Towards Uncovering How Large Language Model Works: An Explainability Perspective
This work addresses the lack of transparency in LLMs, which is a critical problem for researchers and practitioners aiming to ensure safe and beneficial deployment, though it is incremental as it reviews and synthesizes existing techniques.
This paper tackles the problem of understanding the opaque internal mechanisms of large language models (LLMs) by reviewing and summarizing explainability techniques, such as mechanistic interpretability and probing, to uncover how knowledge is encoded and represented, with the result being a framework that can enhance performance, efficiency, and alignment.

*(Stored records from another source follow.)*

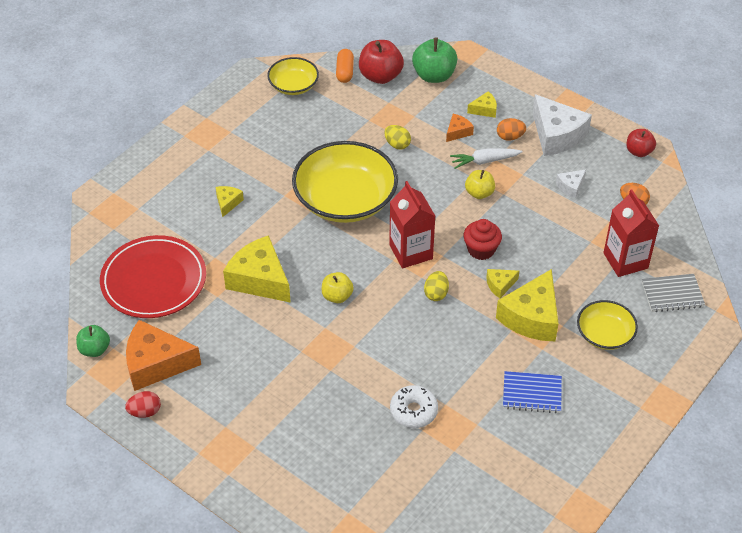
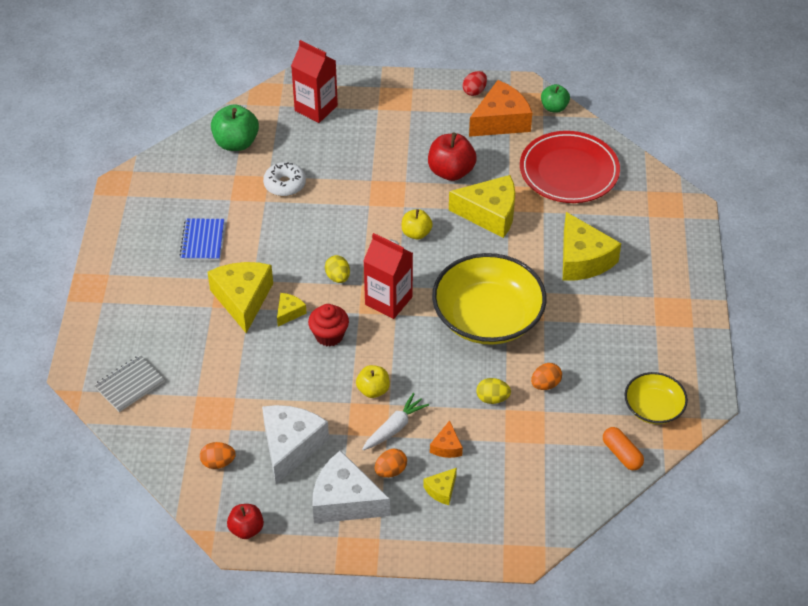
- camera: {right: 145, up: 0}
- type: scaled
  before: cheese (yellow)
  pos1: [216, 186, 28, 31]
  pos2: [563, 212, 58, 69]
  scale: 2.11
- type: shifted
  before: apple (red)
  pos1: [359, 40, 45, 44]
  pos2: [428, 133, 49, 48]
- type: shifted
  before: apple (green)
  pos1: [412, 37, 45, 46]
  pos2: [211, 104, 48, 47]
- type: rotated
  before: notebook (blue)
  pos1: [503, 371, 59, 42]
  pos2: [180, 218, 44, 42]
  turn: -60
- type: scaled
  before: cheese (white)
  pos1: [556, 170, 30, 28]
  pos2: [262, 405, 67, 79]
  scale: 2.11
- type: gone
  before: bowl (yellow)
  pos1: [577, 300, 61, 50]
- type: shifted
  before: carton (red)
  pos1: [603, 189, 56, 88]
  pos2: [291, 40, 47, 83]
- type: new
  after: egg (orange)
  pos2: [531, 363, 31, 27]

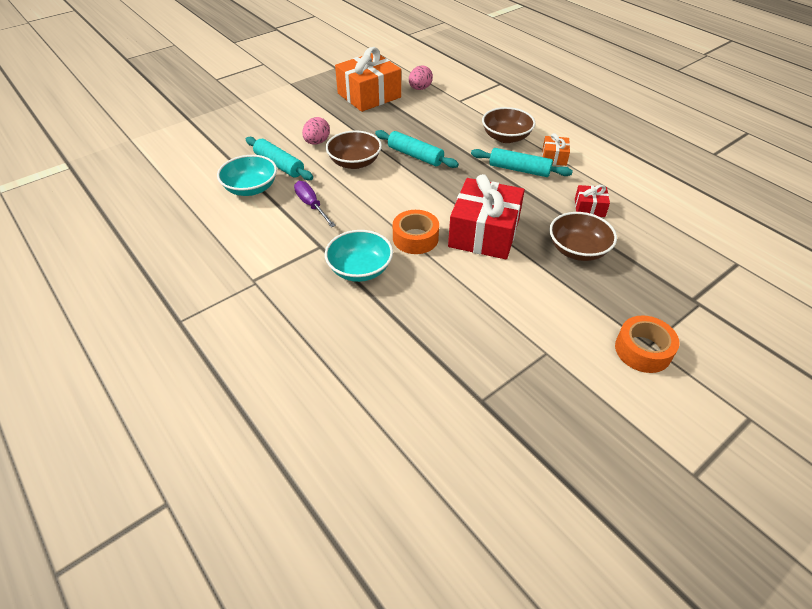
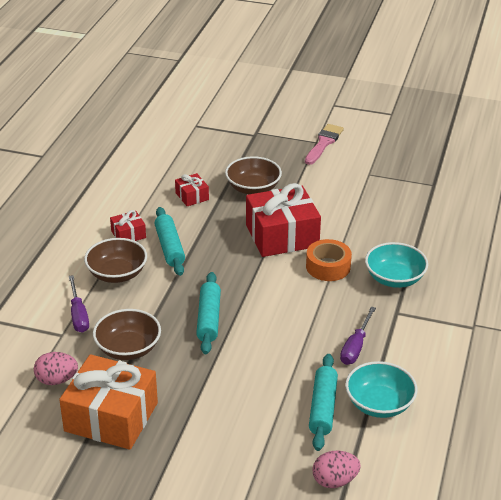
- camera: {right: -125, up: -10}
- type: shifted
  before: egg (pink)
  pos1: [302, 117, 28, 28]
  pos2: [312, 451, 49, 37]
- type: shifted
  before: bowl (brown)
  pos1: [326, 130, 56, 39]
  pos2: [93, 309, 68, 51]
- type: repainted
  before: gift (orange)
  after: gift (red)
  pos1: [542, 133, 28, 33]
  pos2: [110, 210, 36, 31]
- type: swapped
  before: tape (orange)
  after: brush (pink)
  pos1: [615, 315, 64, 58]
  pos2: [305, 124, 39, 41]
- type: new
  after: screwdriver (purple)
  pos2: [69, 275, 20, 58]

Large language models (LLMs) have led to breakthroughs in language tasks, yet the internal mechanisms that enable their remarkable generalization and reasoning abilities remain opaque. This lack of transparency presents challenges such as hallucinations, toxicity, and misalignment with human values, hindering the safe and beneficial deployment of LLMs. This paper aims to uncover the mechanisms underlying LLM functionality through the lens of explainability. First, we review how knowledge is architecturally composed within LLMs and encoded in their internal parameters via mechanistic interpretability techniques. Then, we summarize how knowledge is embedded in LLM representations by leveraging probing techniques and representation engineering. Additionally, we investigate the training dynamics through a mechanistic perspective to explain phenomena such as grokking and memorization. Lastly, we explore how the insights gained from these explanations can enhance LLM performance through model editing, improve efficiency through pruning, and better align with human values.